• Exercise objective:
Could you reproduce every line of the items below word for word?

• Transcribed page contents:
☆ ☆ ☆ ☆ ☆ ☆ ☆

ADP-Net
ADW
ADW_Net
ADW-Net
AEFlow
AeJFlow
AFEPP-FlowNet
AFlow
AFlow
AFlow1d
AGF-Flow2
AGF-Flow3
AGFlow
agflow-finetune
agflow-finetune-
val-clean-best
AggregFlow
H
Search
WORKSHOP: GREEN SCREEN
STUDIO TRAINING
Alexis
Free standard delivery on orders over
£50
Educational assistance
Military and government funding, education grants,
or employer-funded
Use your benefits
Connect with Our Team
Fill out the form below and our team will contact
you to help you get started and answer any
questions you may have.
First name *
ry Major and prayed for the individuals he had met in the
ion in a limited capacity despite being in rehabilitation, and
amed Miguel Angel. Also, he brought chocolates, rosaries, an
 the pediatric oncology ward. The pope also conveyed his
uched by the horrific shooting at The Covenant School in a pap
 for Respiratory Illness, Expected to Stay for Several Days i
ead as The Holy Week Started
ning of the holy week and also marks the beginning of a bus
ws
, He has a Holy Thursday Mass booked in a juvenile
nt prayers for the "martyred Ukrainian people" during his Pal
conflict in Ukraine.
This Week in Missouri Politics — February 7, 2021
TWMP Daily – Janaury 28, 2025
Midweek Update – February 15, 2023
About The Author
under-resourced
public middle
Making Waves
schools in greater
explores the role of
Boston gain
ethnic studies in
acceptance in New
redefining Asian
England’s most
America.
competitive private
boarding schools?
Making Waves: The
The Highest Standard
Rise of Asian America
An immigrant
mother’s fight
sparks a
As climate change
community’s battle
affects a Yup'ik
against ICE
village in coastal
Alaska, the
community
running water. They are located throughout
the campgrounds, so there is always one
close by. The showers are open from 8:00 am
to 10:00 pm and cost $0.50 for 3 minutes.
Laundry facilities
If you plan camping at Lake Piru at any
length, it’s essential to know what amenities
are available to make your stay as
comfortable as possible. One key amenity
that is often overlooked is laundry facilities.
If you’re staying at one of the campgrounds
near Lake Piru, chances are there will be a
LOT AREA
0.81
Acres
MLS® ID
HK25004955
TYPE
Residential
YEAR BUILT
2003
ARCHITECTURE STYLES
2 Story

☆ ☆ ☆ ☆ ☆ ☆ ☆

• Result:
ADP-Net
ADW
ADW_Net
ADW-Net
AEFlow
AeJFlow
AFEPP-FlowNet
AFlow
AFlow
AFlow1d
AGF-Flow2
AGF-Flow3
AGFlow
agflow-finetune
agflow-finetune-
val-clean-best
AggregFlow
H
Search
WORKSHOP: GREEN SCREEN
STUDIO TRAINING
Alexis
Free standard delivery on orders over
£50
Educational assistance
Military and government funding, education grants,
or employer-funded
Use your benefits
Connect with Our Team
Fill out the form below and our team will contact
you to help you get started and answer any
questions you may have.
First name *
ry Major and prayed for the individuals he had met in the
ion in a limited capacity despite being in rehabilitation, and
amed Miguel Angel. Also, he brought chocolates, rosaries, an
 the pediatric oncology ward. The pope also conveyed his
uched by the horrific shooting at The Covenant School in a pap
 for Respiratory Illness, Expected to Stay for Several Days i
ead as The Holy Week Started
ning of the holy week and also marks the beginning of a bus
ws
, He has a Holy Thursday Mass booked in a juvenile
nt prayers for the "martyred Ukrainian people" during his Pal
conflict in Ukraine.
This Week in Missouri Politics — February 7, 2021
TWMP Daily – Janaury 28, 2025
Midweek Update – February 15, 2023
About The Author
under-resourced
public middle
Making Waves
schools in greater
explores the role of
Boston gain
ethnic studies in
acceptance in New
redefining Asian
England’s most
America.
competitive private
boarding schools?
Making Waves: The
The Highest Standard
Rise of Asian America
An immigrant
mother’s fight
sparks a
As climate change
community’s battle
affects a Yup'ik
against ICE
village in coastal
Alaska, the
community
running water. They are located throughout
the campgrounds, so there is always one
close by. The showers are open from 8:00 am
to 10:00 pm and cost $0.50 for 3 minutes.
Laundry facilities
If you plan camping at Lake Piru at any
length, it’s essential to know what amenities
are available to make your stay as
comfortable as possible. One key amenity
that is often overlooked is laundry facilities.
If you’re staying at one of the campgrounds
near Lake Piru, chances are there will be a
LOT AREA
0.81
Acres
MLS® ID
HK25004955
TYPE
Residential
YEAR BUILT
2003
ARCHITECTURE STYLES
2 Story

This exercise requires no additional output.